Spirit AeroSystems today posted a "disappointing" second quarter drop-off for both revenues and profit caused partly by a major charge on problems developing the wing for the Gulfstream G250 business jet.

Spirit Aero's quarterly income declined to an $8 million loss compared to an $86 million profit during the same period a year ago. Quarterly revenues also dropped slightly to $1.06 billion from $1.062, the company says.

While sales for the fuselage systems segment increased 10% to $541 million, revenue in wing systems and propulsions segments was down by 11% and 6%, respectively.

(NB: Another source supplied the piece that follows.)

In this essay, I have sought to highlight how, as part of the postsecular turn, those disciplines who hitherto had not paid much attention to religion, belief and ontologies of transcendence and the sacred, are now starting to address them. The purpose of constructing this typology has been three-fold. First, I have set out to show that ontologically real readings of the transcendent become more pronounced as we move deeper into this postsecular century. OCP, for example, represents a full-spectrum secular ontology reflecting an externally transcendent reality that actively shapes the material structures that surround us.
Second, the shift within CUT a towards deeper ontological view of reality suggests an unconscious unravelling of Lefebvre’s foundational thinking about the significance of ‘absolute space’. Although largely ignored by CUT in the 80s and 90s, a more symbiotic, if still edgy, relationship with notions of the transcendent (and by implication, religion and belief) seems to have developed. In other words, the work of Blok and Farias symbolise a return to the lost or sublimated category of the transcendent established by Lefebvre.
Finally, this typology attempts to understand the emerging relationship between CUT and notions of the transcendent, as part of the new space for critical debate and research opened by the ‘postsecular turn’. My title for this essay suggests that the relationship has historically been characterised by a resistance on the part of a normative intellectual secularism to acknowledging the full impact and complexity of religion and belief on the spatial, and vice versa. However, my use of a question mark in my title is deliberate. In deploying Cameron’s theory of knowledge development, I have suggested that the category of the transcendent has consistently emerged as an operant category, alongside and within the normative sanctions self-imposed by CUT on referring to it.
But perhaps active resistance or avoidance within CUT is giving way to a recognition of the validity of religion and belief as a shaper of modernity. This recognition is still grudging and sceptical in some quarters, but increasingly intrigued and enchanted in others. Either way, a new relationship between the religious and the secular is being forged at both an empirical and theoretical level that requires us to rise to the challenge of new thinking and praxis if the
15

"This is obviously a disappointing quarter for us financially," said President and CEO Jeff Turner. The quarter included a $93 million charge caused by a forward-loss on the G250 wing program. The programme has suffered "significant overruns in expected development costs", and Spirit Aero in response has moved to adopt "aggressive engineering change control", the company says.

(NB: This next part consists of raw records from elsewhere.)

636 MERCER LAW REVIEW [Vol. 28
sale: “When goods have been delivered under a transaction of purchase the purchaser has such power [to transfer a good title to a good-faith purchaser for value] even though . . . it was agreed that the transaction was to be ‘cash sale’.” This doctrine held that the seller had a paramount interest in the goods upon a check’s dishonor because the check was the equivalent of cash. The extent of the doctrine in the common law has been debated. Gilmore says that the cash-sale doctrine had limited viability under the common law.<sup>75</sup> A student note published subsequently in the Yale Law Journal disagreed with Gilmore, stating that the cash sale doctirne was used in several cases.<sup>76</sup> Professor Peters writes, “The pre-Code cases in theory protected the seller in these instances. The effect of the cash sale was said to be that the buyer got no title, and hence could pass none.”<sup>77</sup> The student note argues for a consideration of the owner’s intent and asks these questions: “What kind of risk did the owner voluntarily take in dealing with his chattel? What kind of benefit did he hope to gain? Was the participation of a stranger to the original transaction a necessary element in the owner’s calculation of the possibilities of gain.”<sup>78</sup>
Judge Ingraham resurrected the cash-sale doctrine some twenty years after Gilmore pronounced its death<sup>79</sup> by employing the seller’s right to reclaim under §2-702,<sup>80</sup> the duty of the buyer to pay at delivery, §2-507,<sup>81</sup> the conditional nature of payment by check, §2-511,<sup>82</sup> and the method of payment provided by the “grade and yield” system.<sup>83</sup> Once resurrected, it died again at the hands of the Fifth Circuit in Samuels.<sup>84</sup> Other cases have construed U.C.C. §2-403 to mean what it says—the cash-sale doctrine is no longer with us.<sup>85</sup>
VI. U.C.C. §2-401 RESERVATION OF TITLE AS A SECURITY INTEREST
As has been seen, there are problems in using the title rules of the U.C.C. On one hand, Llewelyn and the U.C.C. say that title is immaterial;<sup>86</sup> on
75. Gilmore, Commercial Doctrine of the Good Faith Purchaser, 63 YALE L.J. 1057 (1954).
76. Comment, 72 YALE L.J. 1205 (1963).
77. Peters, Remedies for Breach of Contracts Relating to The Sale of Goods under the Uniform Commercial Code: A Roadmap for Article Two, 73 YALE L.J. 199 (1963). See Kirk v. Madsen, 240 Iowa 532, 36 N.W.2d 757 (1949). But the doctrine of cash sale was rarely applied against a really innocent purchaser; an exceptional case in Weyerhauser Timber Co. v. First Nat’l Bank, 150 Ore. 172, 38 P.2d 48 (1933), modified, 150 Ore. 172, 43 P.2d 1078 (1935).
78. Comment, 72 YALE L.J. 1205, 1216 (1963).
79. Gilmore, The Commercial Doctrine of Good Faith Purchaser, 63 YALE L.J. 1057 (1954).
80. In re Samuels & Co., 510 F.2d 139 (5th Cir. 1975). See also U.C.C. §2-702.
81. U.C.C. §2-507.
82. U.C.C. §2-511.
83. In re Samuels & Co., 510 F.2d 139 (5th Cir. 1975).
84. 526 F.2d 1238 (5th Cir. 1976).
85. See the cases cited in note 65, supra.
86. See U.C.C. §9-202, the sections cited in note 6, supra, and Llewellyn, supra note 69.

Updating the G200 Galaxy jet, the G250 is scheduled to enter service in 2011 and the first aircraft is scheduled to fly by end-year. The all-new wing design is credited for most of the promised performance improvements, including the ability to carry a 1,815kg (4,000lb) payload for nearly 4,630km (2,500nm), and almost 450kg for nearly 6,300km.

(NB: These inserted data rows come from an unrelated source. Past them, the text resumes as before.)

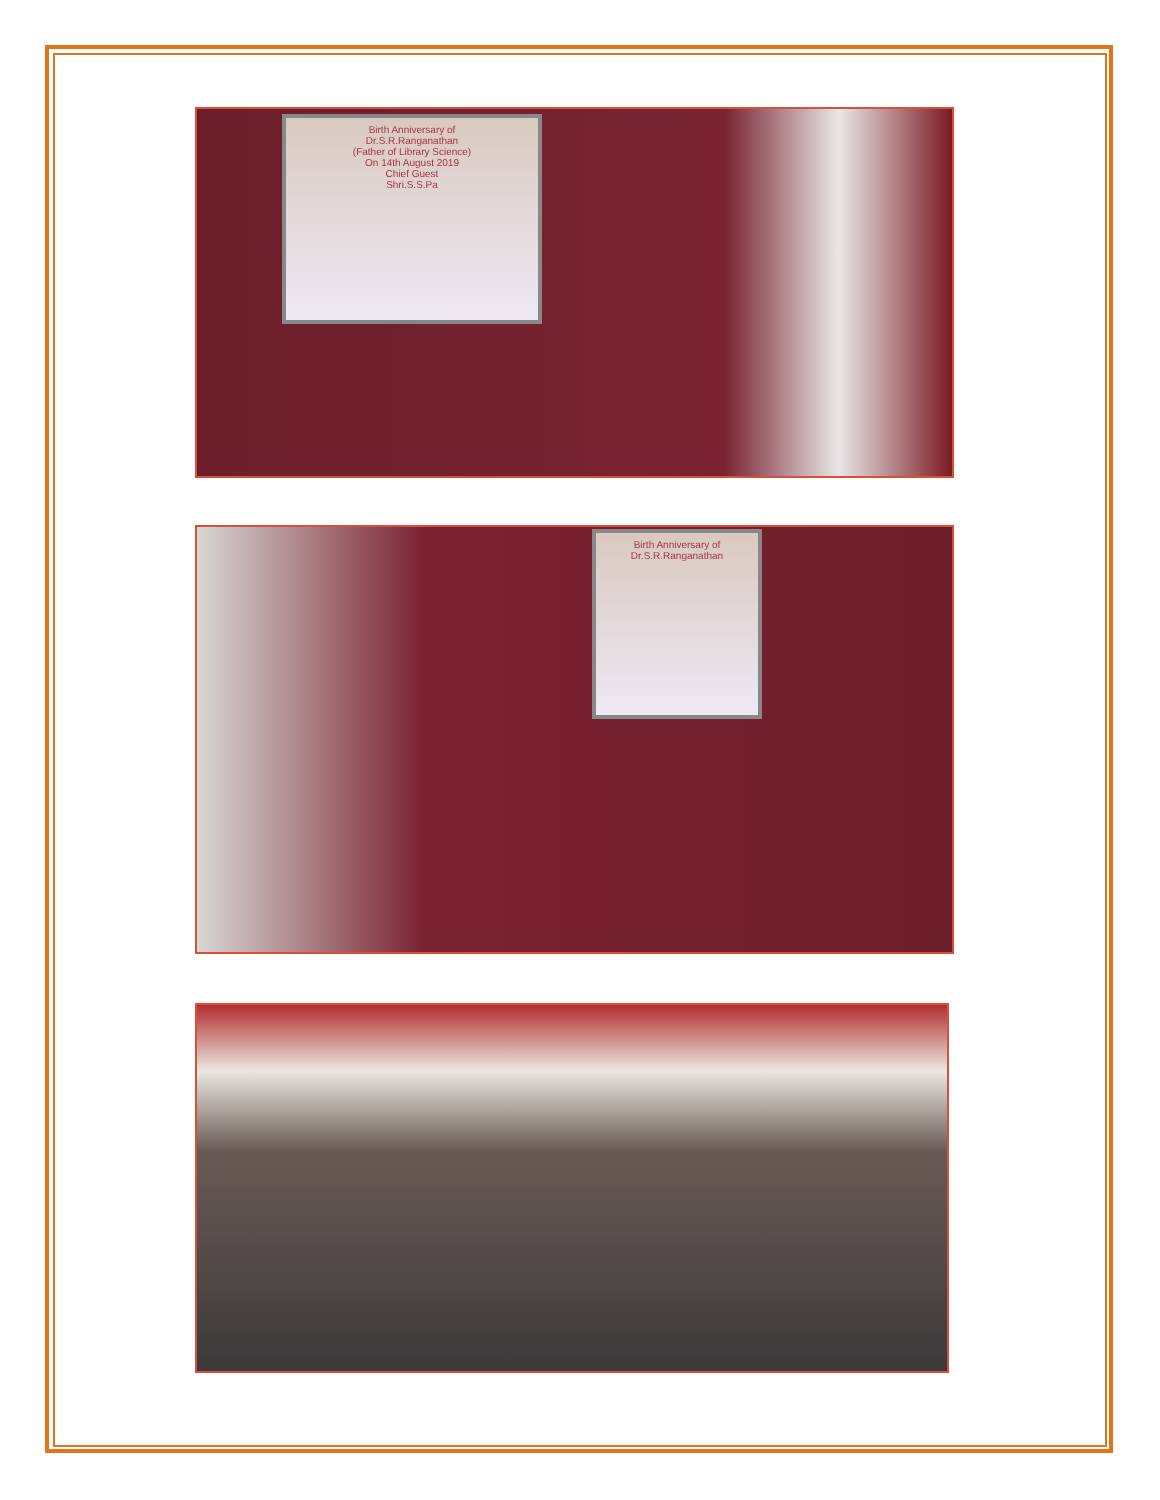Birth Anniversary of
Dr.S.R.Ranganathan
(Father of Library Science)
On 14th August 2019
Chief Guest
Shri.S.S.Pa
Birth Anniversary of
Dr.S.R.Ranganathan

Spirit Aero also blamed the quarter's sluggish performance on the internal implementation of a new enterprise resource planning system that reduced operating efficiency.

The company lowered revenue guidance for the full year slightly to between $4.2 billion and $4.3 billion, which assumes Boeing delivers 480-485 aircraft, Airbus delivers 483 aircraft, 787 deliveries ramp-up as expected and stable foreign exchange rates.